-- Passage provided --
============================================================

One Small Step for WordPress, One Giant Leap for Accessibility

Today, I had reason to insert an image into a post on a WordPress site I manage.

The last time I did that, the panel of options to insert the image looked like this:

Screenshot of former WordPress Insert Image options panel

This image actually displays an excerpt from the example given in the WordPress codex for inserting an image into a page or post (presumably to be updated soon). Which is what mine also looked like, except for the file detail.

However, what I saw today was this:

Current WordPress Insert Image options panel

Seeing this made me gasp a little – and made my heart sing.

The Alt Text configuration has been moved to the top of the options panel, it has an instruction on how to complete the field – which links to the W3C WAI page on how to decide what to put in the alt attribute, AND it has an instruction on what to do if the image is purely decorative.

I use WordPress a lot. All of Intopia’s websites are on WordPress, my personal site is, my wife’s site, my brother’s, a small group of long time clients … 90% of the websites I build and/or manage are WordPress sites.

I’m not the only one. A third of all the world’s websites are built on WordPress, somewhere in the order of 70 million.

At the same time, my focus in the web industry is on accessibility and digital inclusion. My primary role with Intopia is to assess a client’s websites and digital products for conformance to accessibility guidelines and then help them to resolve any issues I find.

============================================================

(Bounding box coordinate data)
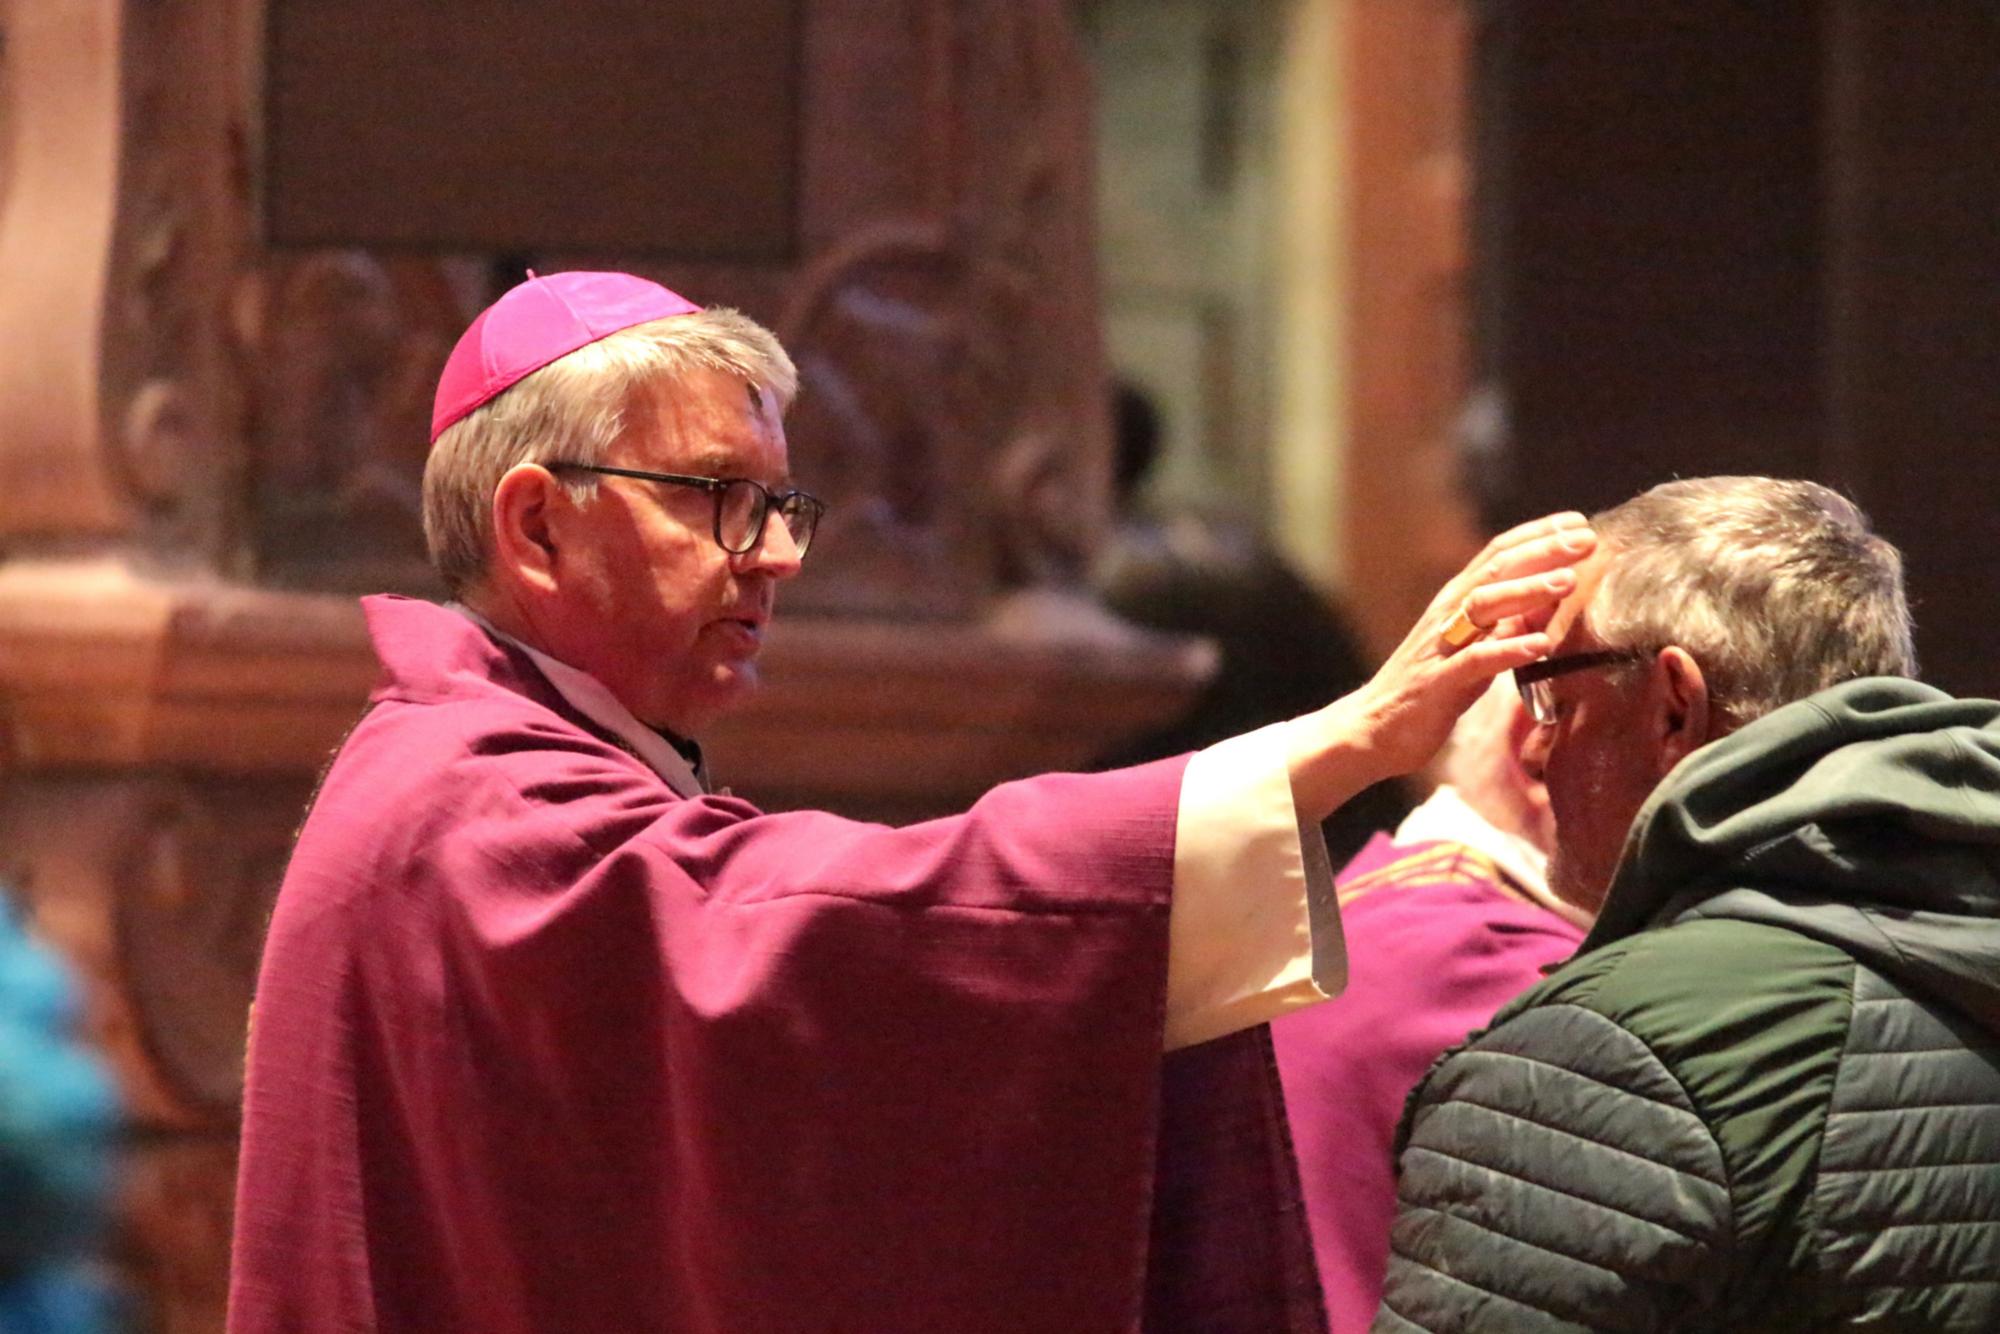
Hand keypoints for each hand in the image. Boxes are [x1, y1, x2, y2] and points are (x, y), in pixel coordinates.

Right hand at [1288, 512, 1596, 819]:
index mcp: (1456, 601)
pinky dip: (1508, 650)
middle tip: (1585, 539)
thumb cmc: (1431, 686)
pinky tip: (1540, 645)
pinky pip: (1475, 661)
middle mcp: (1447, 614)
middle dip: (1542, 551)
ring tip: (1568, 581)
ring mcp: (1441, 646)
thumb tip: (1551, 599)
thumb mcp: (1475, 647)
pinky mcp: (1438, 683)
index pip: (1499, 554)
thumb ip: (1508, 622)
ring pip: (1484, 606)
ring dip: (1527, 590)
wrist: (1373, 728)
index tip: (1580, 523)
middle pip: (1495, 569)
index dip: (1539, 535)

============================================================

-- Exercise objective --
Can you output, word for word, the part of the WordPress post that opens with the words containing "However, what I" and closes with "is purely decorative."? The listing is separate material with no connection to the WordPress post.

-- Finished task --
However, what I saw today was this:

Current WordPress Insert Image options panel

Seeing this made me gasp a little – and made my heart sing.

The Alt Text configuration has been moved to the top of the options panel, it has an instruction on how to complete the field – which links to the W3C WAI page on how to decide what to put in the alt attribute, AND it has an instruction on what to do if the image is purely decorative.